* **TASK DETAILS**:
Copy the following passage on adenylate kinase 2 in apoptosis in full, word for word.

Mitochondrial proteins function as essential regulators in apoptosis. Here, we show that mitochondrial adenylate kinase 2 (AK2) mediates mitochondrial apoptosis through the formation of an AK2-FADD-caspase-10 (AFAC10) complex. Downregulation of AK2 attenuates etoposide- or staurosporine-induced apoptosis in human cells, but not that induced by tumour-necrosis-factor-related apoptosis-inducing ligand (TRAIL) or Fas ligand (FasL). During intrinsic apoptosis, AK2 translocates to the cytoplasm, whereas this event is diminished in Apaf-1 knockdown cells and prevented by Bcl-2 or Bcl-X_L. Addition of purified AK2 protein to cell extracts first induces activation of caspase-10 via FADD and subsequently caspase-3 activation, but does not affect caspase-8. AFAC10 complexes are detected in cells undergoing intrinsic cell death and AK2 promotes the association of caspase-10 with FADD. In contrast, AFAC10 complexes are not detected in several etoposide-resistant human tumour cell lines. Taken together, these results suggest that, acting in concert with FADD and caspase-10, AK2 mediates a novel intrinsic apoptotic pathway that may be involved in tumorigenesis.

* **DATA SUPPLIED**:
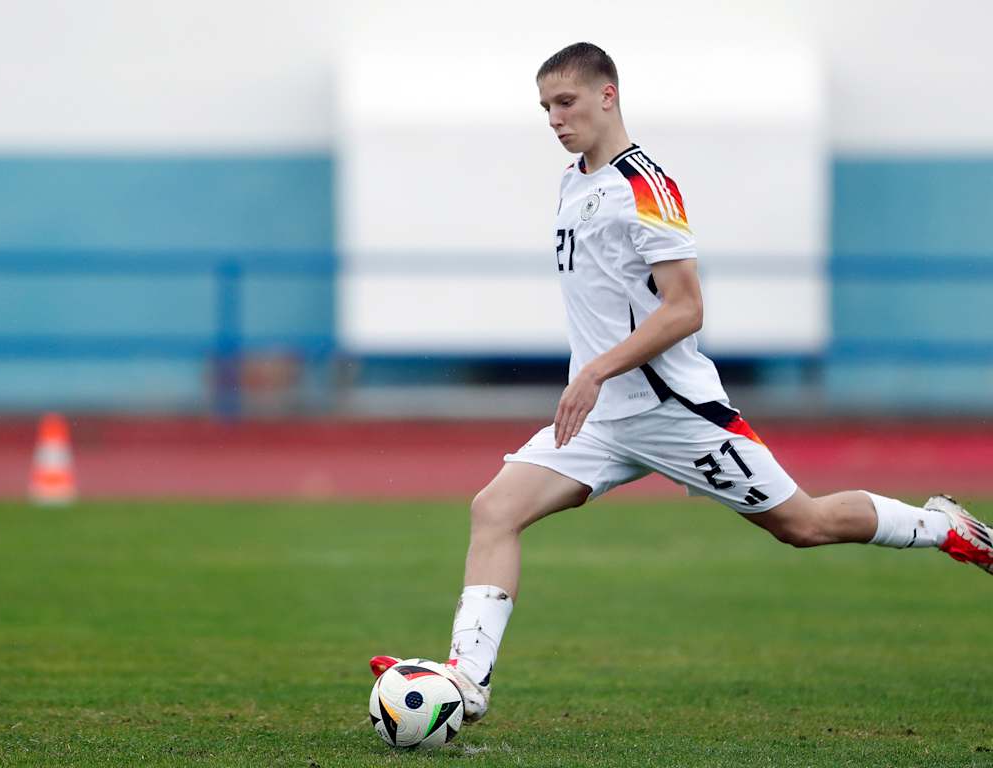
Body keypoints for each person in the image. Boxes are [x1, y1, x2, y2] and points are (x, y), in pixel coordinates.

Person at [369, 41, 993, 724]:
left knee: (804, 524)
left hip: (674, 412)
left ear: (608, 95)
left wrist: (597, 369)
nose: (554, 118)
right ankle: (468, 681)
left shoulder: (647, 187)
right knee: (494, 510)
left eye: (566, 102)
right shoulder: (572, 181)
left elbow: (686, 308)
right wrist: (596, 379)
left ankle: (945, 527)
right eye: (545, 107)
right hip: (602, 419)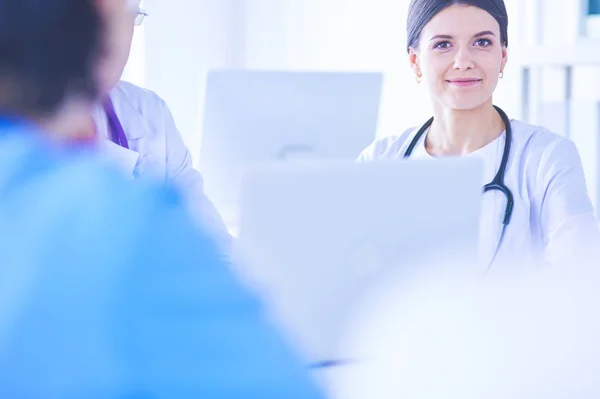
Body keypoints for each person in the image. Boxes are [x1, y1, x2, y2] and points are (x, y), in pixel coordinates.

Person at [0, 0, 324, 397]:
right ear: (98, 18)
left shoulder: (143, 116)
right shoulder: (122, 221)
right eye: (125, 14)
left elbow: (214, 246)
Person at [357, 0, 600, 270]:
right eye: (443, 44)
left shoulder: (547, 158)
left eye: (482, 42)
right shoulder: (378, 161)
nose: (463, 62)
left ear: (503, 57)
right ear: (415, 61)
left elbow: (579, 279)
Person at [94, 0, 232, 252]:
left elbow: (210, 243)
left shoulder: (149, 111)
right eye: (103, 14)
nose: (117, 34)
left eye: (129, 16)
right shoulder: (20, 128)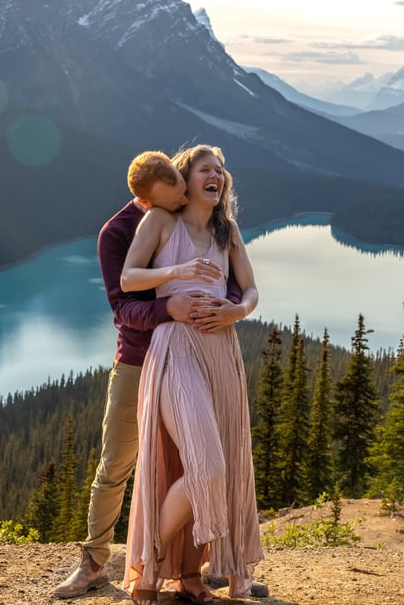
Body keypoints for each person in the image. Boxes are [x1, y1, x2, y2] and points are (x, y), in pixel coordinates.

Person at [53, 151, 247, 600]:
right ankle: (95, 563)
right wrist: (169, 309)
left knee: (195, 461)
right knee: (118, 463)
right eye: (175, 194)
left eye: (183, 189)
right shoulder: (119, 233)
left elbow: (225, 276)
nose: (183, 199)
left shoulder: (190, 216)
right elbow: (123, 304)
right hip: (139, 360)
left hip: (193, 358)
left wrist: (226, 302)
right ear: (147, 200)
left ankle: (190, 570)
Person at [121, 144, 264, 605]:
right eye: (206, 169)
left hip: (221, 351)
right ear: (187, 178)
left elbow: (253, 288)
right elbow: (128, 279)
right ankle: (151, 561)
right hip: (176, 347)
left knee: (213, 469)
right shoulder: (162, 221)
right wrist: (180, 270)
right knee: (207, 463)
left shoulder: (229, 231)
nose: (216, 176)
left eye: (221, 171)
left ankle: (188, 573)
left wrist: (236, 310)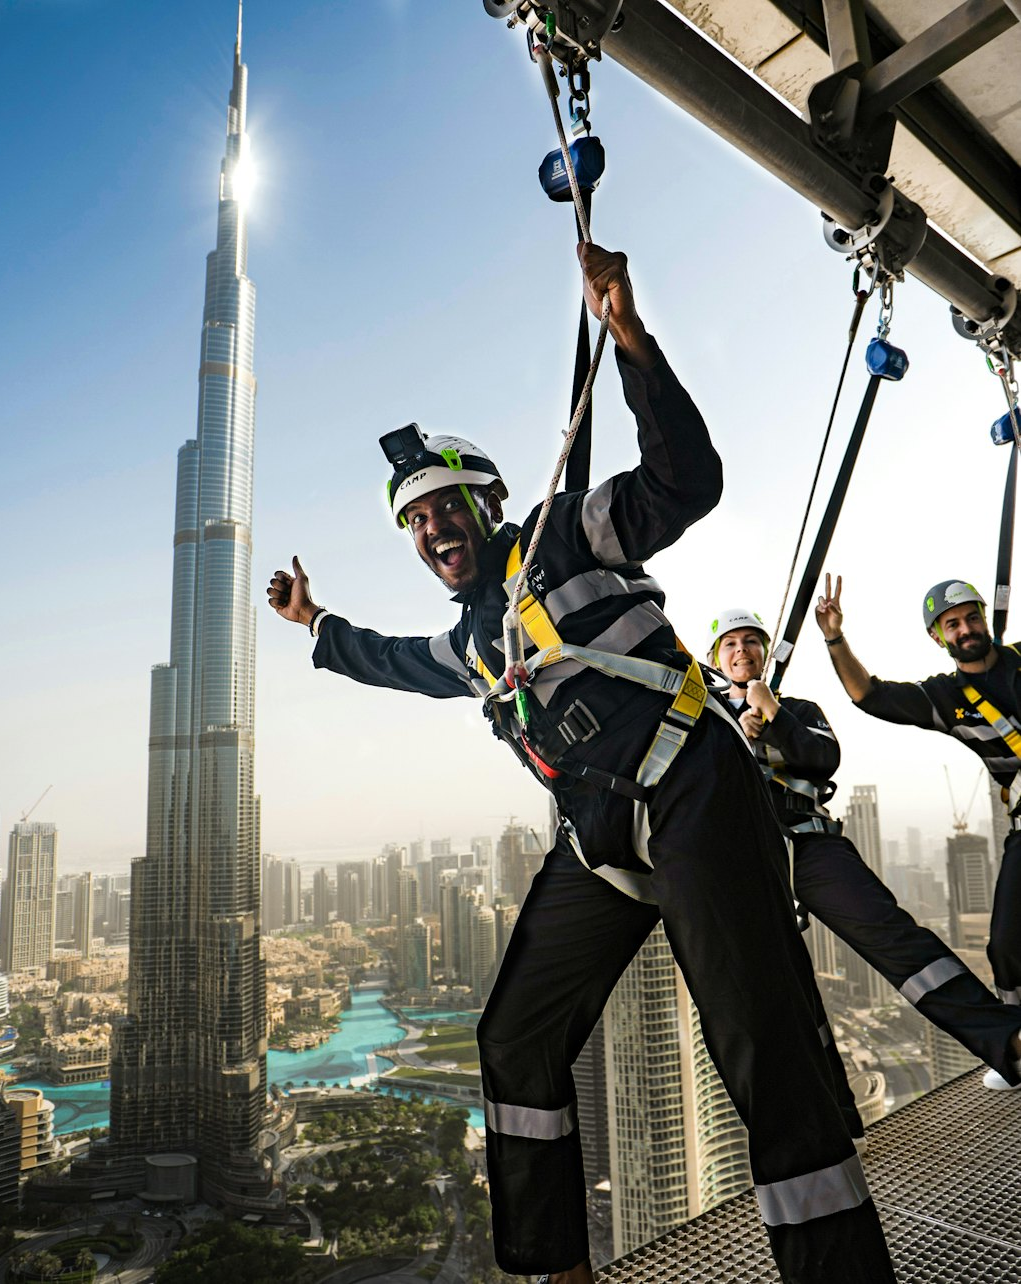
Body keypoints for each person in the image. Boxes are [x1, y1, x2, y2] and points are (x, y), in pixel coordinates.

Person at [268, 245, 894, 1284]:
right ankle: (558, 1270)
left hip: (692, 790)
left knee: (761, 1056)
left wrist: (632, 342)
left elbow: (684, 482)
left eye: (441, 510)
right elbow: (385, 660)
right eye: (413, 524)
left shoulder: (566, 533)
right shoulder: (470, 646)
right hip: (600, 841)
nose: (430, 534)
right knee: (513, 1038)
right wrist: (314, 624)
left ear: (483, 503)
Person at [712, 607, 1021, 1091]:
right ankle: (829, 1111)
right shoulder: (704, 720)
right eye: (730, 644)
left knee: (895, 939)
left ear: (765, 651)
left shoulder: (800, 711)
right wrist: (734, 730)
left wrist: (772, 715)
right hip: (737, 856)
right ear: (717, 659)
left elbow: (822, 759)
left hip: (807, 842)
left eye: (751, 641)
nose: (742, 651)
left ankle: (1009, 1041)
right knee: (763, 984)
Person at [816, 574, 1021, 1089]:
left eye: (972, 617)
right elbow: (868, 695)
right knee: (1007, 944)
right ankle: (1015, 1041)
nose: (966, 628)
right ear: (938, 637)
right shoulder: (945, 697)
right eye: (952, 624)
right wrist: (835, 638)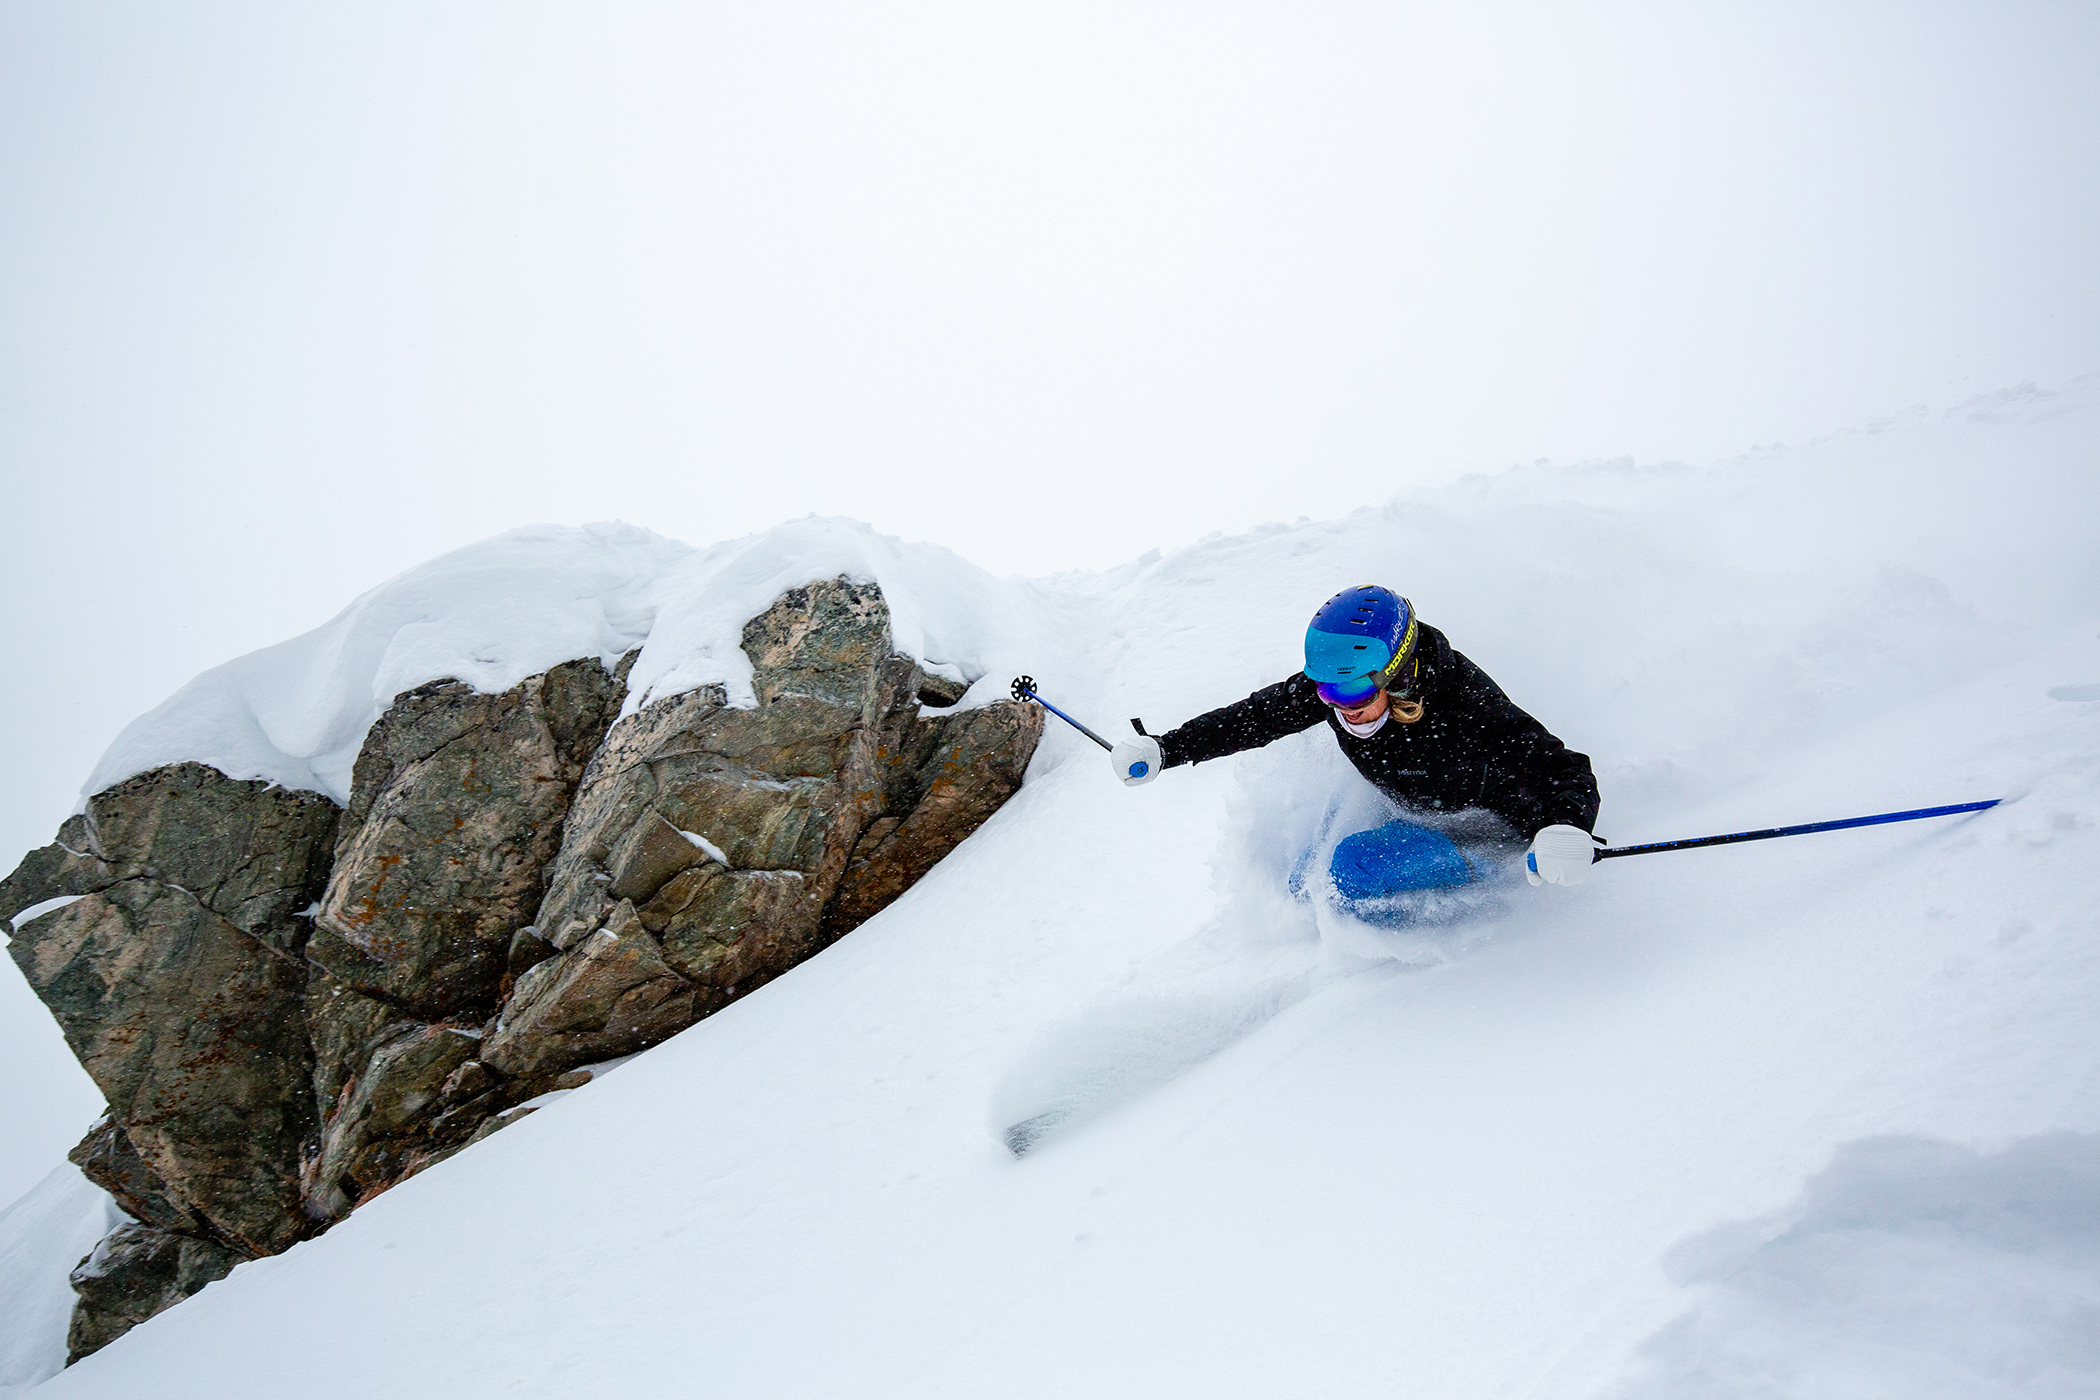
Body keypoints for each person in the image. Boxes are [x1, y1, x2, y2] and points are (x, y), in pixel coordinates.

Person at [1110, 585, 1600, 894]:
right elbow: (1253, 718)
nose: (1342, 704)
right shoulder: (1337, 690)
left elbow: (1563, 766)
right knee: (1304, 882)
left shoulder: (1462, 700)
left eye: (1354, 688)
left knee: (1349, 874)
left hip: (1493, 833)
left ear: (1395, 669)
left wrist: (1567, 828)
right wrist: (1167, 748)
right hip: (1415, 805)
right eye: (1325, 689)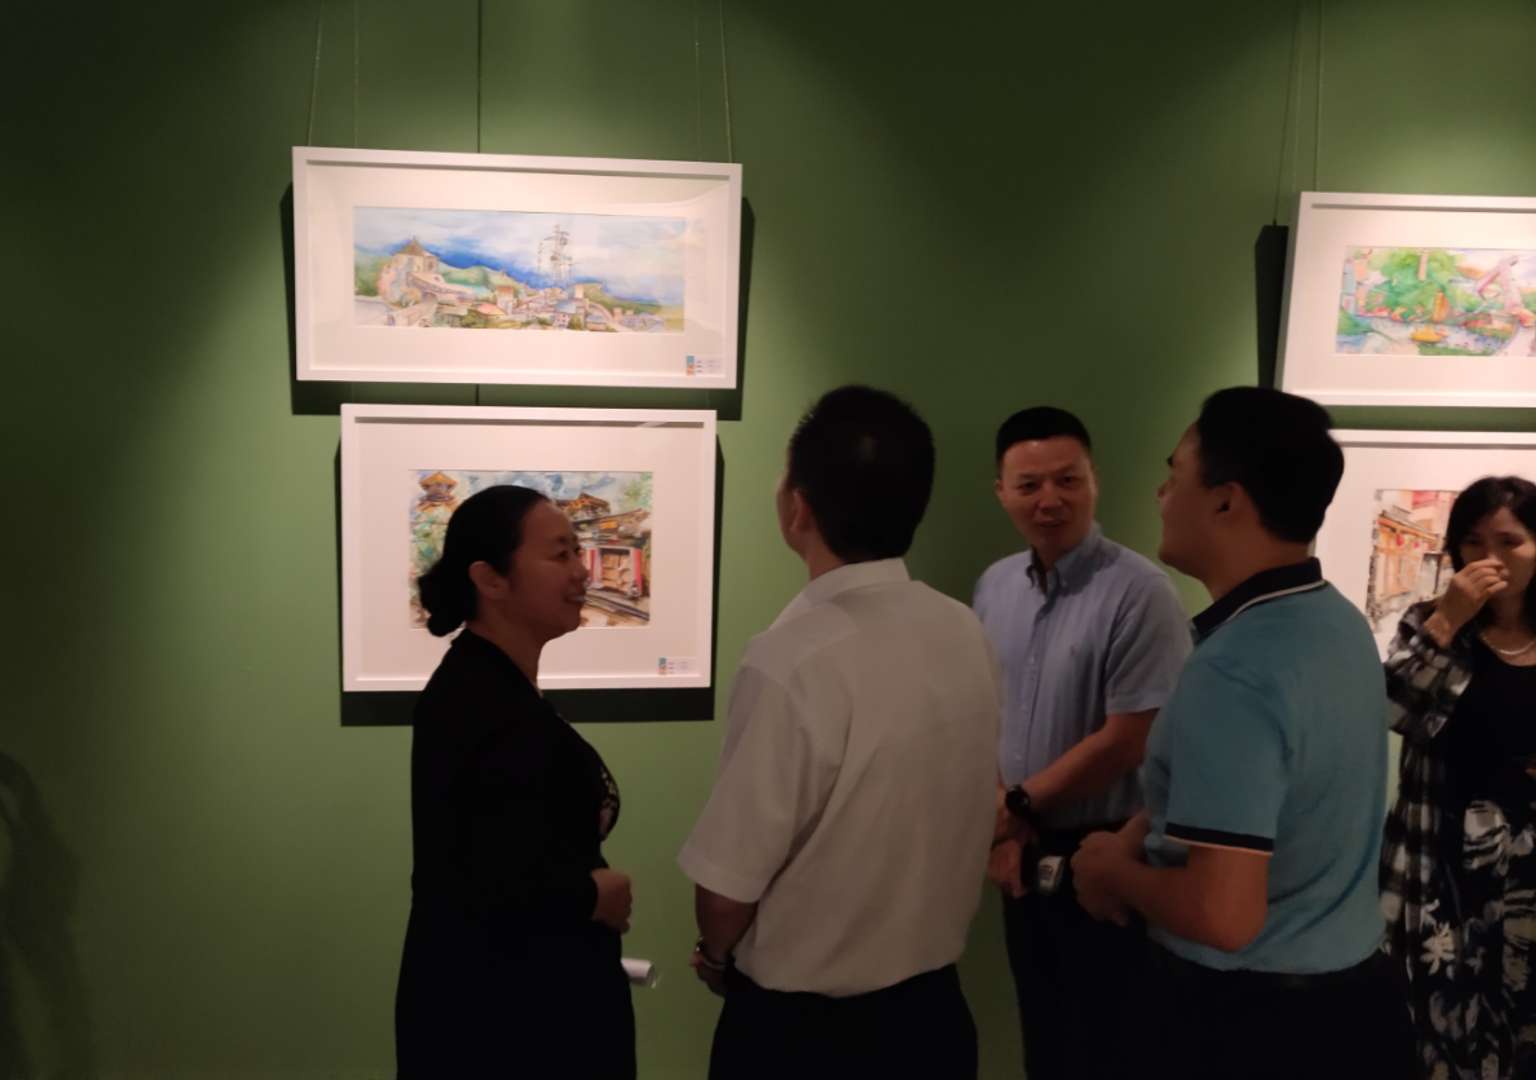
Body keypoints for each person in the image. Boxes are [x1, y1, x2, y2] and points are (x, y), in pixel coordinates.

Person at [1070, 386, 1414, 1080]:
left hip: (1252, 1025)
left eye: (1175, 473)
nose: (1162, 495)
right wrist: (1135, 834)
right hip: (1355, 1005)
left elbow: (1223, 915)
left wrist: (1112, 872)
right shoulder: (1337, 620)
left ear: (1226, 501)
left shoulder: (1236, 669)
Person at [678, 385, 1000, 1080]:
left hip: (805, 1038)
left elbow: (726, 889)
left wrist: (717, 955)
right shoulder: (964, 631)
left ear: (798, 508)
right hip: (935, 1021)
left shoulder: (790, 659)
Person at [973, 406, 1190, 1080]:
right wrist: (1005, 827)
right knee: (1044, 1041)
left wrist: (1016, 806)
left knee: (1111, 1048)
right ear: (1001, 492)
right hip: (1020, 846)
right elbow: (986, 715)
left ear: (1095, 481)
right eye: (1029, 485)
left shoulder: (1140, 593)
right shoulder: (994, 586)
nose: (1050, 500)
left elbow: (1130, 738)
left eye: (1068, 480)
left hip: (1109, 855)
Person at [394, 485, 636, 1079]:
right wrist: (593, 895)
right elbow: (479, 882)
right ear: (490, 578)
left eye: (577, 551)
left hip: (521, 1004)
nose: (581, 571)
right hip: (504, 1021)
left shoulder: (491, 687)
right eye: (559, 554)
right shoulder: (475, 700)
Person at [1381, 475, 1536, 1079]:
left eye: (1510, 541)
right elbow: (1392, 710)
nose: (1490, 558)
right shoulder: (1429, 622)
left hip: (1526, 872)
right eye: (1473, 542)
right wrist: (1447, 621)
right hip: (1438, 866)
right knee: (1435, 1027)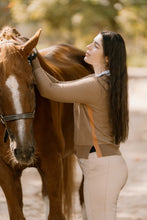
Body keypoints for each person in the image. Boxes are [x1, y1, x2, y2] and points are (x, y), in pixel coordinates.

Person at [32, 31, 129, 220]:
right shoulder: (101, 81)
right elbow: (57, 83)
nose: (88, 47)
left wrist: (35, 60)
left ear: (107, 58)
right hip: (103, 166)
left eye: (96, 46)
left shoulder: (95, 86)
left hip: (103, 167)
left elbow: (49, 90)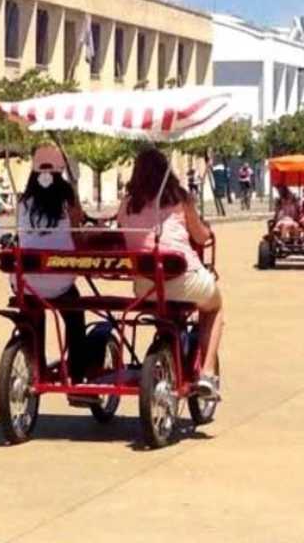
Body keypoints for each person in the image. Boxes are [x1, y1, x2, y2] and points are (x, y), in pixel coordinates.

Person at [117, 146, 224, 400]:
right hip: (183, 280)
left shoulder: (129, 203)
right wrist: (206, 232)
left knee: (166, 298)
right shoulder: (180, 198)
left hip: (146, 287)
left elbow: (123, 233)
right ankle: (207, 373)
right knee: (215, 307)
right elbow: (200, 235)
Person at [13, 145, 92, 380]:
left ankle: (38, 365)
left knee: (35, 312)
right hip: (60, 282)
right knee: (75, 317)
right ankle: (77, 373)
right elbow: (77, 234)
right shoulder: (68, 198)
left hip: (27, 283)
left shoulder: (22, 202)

* **THE ANSWER**:
Mitochondrial proteins function as essential regulators in apoptosis. Here, we show that mitochondrial adenylate kinase 2 (AK2) mediates mitochondrial apoptosis through the formation of an AK2-FADD-caspase-10 (AFAC10) complex. Downregulation of AK2 attenuates etoposide- or staurosporine-induced apoptosis in human cells, but not that induced by tumour-necrosis-factor-related apoptosis-inducing ligand (TRAIL) or Fas ligand (FasL). During intrinsic apoptosis, AK2 translocates to the cytoplasm, whereas this event is diminished in Apaf-1 knockdown cells and prevented by Bcl-2 or Bcl-X_L. Addition of purified AK2 protein to cell extracts first induces activation of caspase-10 via FADD and subsequently caspase-3 activation, but does not affect caspase-8. AFAC10 complexes are detected in cells undergoing intrinsic cell death and AK2 promotes the association of caspase-10 with FADD. In contrast, AFAC10 complexes are not detected in several etoposide-resistant human tumour cell lines. Taken together, these results suggest that, acting in concert with FADD and caspase-10, AK2 mediates a novel intrinsic apoptotic pathway that may be involved in tumorigenesis.